Format for Exchange of Thesaurus Data Conforming to ISO 25964-1
Schema (current version is 1.4)
Schema Documentation (downloadable zip file containing the HTML documentation)
This webpage enables access to an XML schema associated with ISO 25964-1, Thesauri and interoperability with other vocabularies – Part 1: Thesauri for information retrieval. Clause 15 of the standard presents a data model which is intended to guide the format used for exchanging thesaurus data. The associated XML schema may be used for transmitting a whole thesaurus or portions of a thesaurus. More information about ISO 25964 is on the homepage for the standard.
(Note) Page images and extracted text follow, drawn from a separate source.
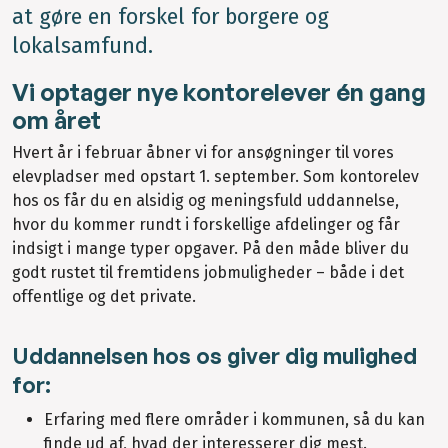
at gøre en forskel for borgere og
lokalsamfund.
Vi optager nye kontorelever én gang
om året
Hvert år i februar åbner vi for ansøgninger til vores
elevpladser med opstart 1. september. Som kontorelev
hos os får du en alsidig og meningsfuld uddannelse,
hvor du kommer rundt i forskellige afdelinger og får
indsigt i mange typer opgaver. På den måde bliver du
godt rustet til fremtidens jobmuligheder – både i det
offentlige og det private.
Uddannelsen hos os giver dig mulighed
for:
Erfaring med flere områder i kommunen, så du kan
finde ud af, hvad der interesserer dig mest.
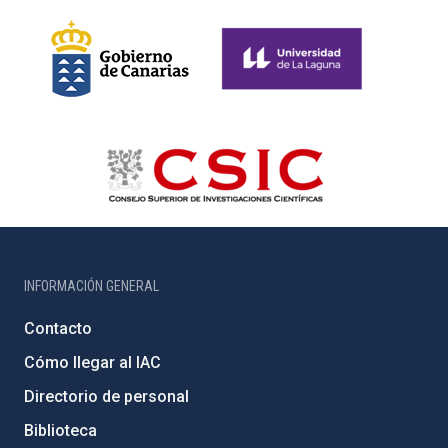
INFORMACIÓN GENERAL
Contacto
Cómo llegar al IAC
Directorio de personal
Biblioteca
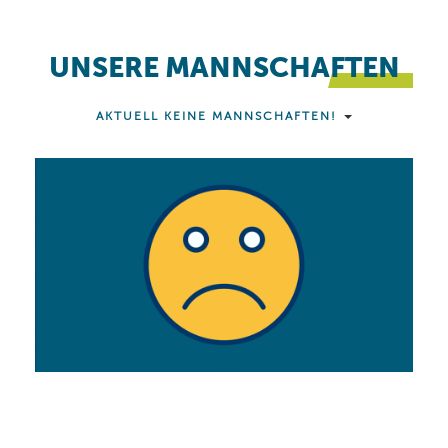
UNSERE MANNSCHAFTEN
AKTUELL KEINE MANNSCHAFTEN!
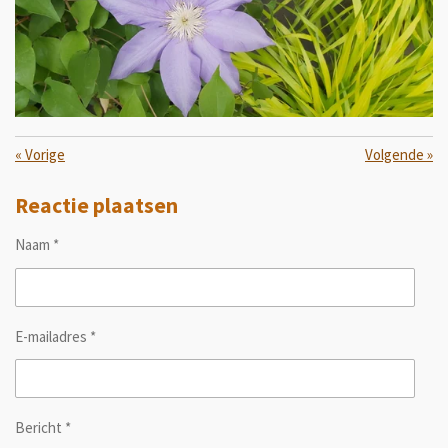
«
Vorige
Volgende
»
Reactie plaatsen
Naam *
E-mailadres *
Bericht *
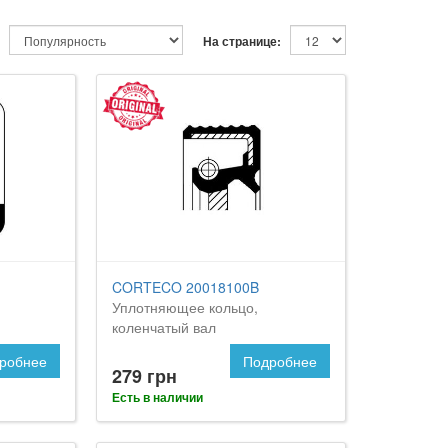
На странице:
CORTECO 20018100B
Уплотняющее кольцо,
коленчатый вал
робнее
Подробнее
279 грн
Есть в наличии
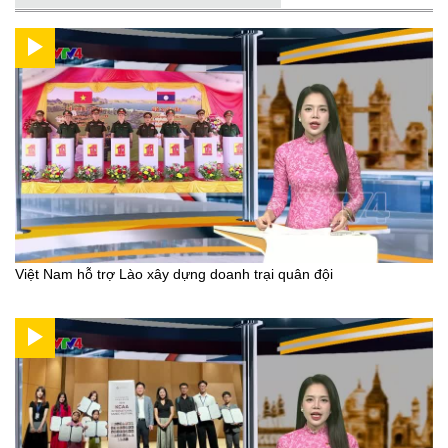
Việt Nam hỗ trợ Lào xây dựng doanh trại quân đội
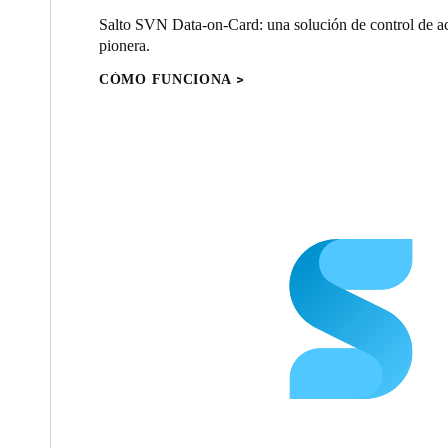
Salto SVN Data-on-Card: una solución de control de ac
pionera.
CÓMO FUNCIONA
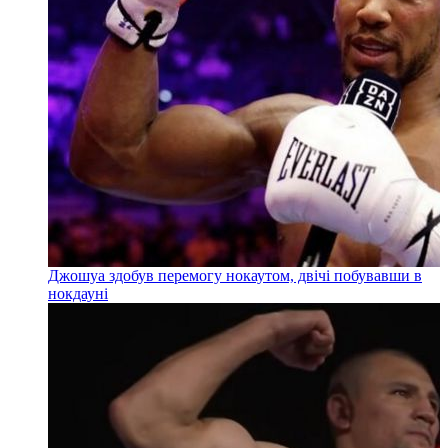
Джошуа здобув перемогу нокаутом, двічі побувавши в
нокдауні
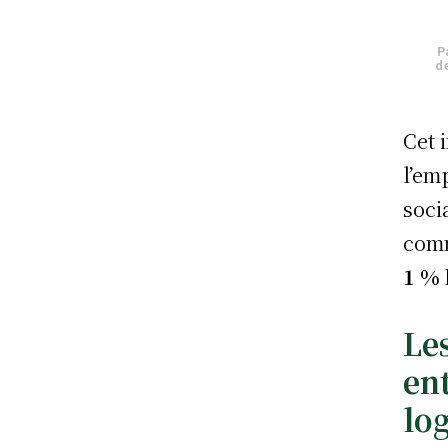
P
d
Cet 
l’em
soci
comm
1 %
Le
ent
lo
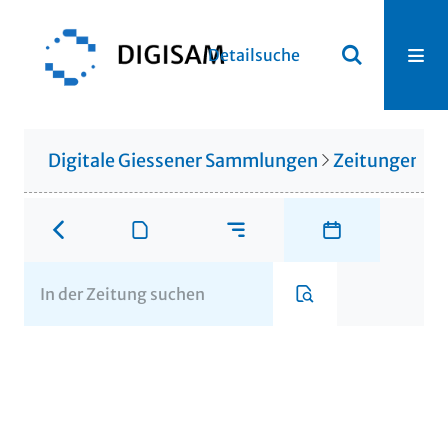
Detailsuche
Digitale Giessener Sammlungen
Zeitungen u. 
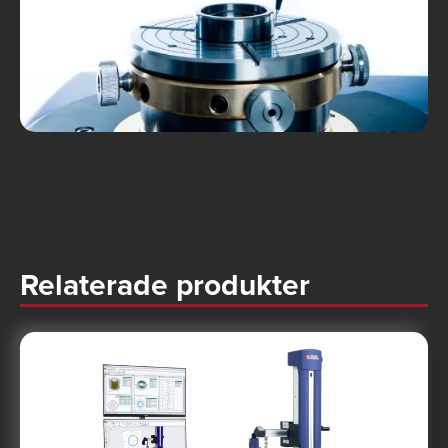
Relaterade produkter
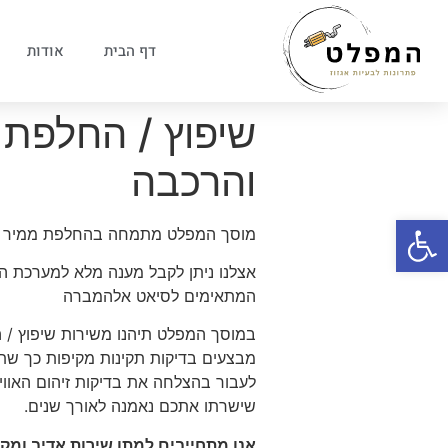
דף הבית
אודות
שיפוץ / החלפת 
והרכבה
פתח סרגל נגישות
מוסך המפלט מתמחה בהחלפת ממיר קטלי
אצלנו ניתן לקבל מענה מלא למערכת הפל
המתאימים לסיאט אלהמברה
במוסך המפלט תיהנו משירות שיפוץ / 
מבצעים בדיקות תקינות מקיפות כך שתו
לעבור בהצלחה את בדיקות זיהום האוויר
שישרתו אתכם נאמנה לאורך שנים.
אנו מתחייבים למתן שירות אדיב ומ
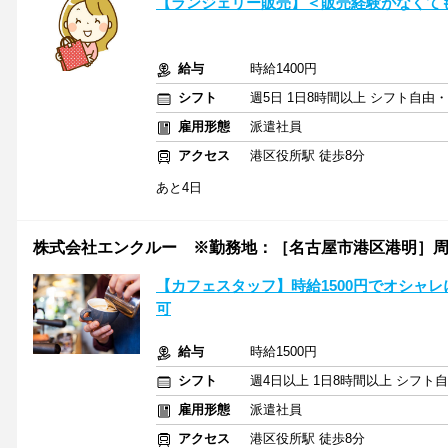
【ランジェリー販売】＜販売経験がなくても
給与
時給1400円
シフト
週5日 1日8時間以上 シフト自由
雇用形態
派遣社員
アクセス
港区役所駅 徒歩8分
あと4日
株式会社エンクルー ※勤務地：［名古屋市港区港明］周辺 / 141
【カフェスタッフ】時給1500円でオシャ
可
給与
時給1500円
シフト
週4日以上 1日8時間以上 シフト
雇用形態
派遣社員
アクセス
港区役所駅 徒歩8分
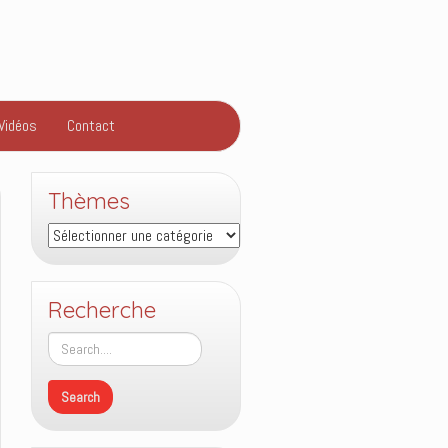
Vidéos
Contact
Thèmes
Thèmes
Recherche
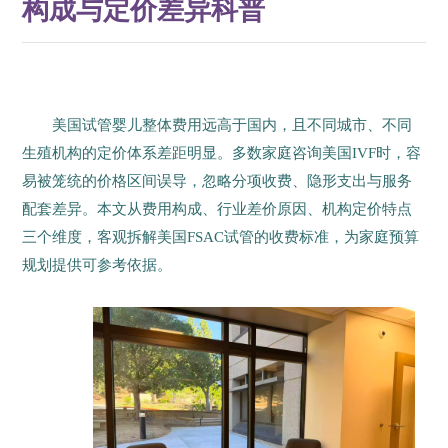
构成与定价差异科普
美国试管婴儿整体费用远高于国内，且不同城市、不同
生殖机构的定价体系差距明显。多数家庭咨询美国IVF时，容
易被笼统的价格区间误导，忽略分项收费、隐形支出与服务
配套差异。本文从费用构成、行业差价原因、机构定价特点
三个维度，客观拆解美国FSAC试管的收费标准，为家庭预算
规划提供可参考依据。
The approach that has been chosen is a “flat” schema (rather than a “nested” schema).
- The schema specifies the XML root element (ISO25964Interchange), then it defines most of the classes in the UML model (see Figure 15 in clause 15) as top-level elements within this "wrapper". The one exception is Thesaurus, which includes three flat lists representing the classes: ThesaurusConcept, ConceptGroup, and ThesaurusArray, and having the relationship "contains" with the thesaurus. Thus the thesaurus actually "contains" these classes in the XML schema. All other elements are declared as children of the "wrapper" element, i.e. they float as level-1 elements in the XML document. Identifiers are used to stitch all elements together.
- A concept's terms are declared as child elements of the concept to which they belong. Compound equivalence is defined separately. The advantage of this approach is a separation of the thesaurus structures from the XML structure used to represent them. Because XML is hierarchical, and thesauri are hierarchical, it is often assumed that thesaurus hierarchies ought to be represented as deeply-nested XML. However, this assumption is only valid in the simplest cases, and is broken by polyhierarchical links and partial thesauri.
- By providing all the links via reference (using identifiers), rather than via structure (nesting), the schema enables fragments of thesauri to be exchanged. Furthermore it represents polyhierarchies without unnecessary repetition.
- Accompanying the schema is a package of documentation in HTML format and a test document, “Serialization Example 1, illustrating diverse features to show how it works in practice. This document is made up of many examples of features from different thesauri. It is not designed for indexing a realistic domain, but illustrates how to handle features of the data model.
It is hoped to extend the schema if there is sufficient interest from the user community. At least two types of extension are envisaged:
- Adding referential integrity constraints when the schema is used for exchange of a "complete" thesaurus.
- Adding (optional) attributes to the schema so as to exchange only the update of a thesaurus. (Typically, such an attribute could take the values: removed, new, modified, and unchanged.)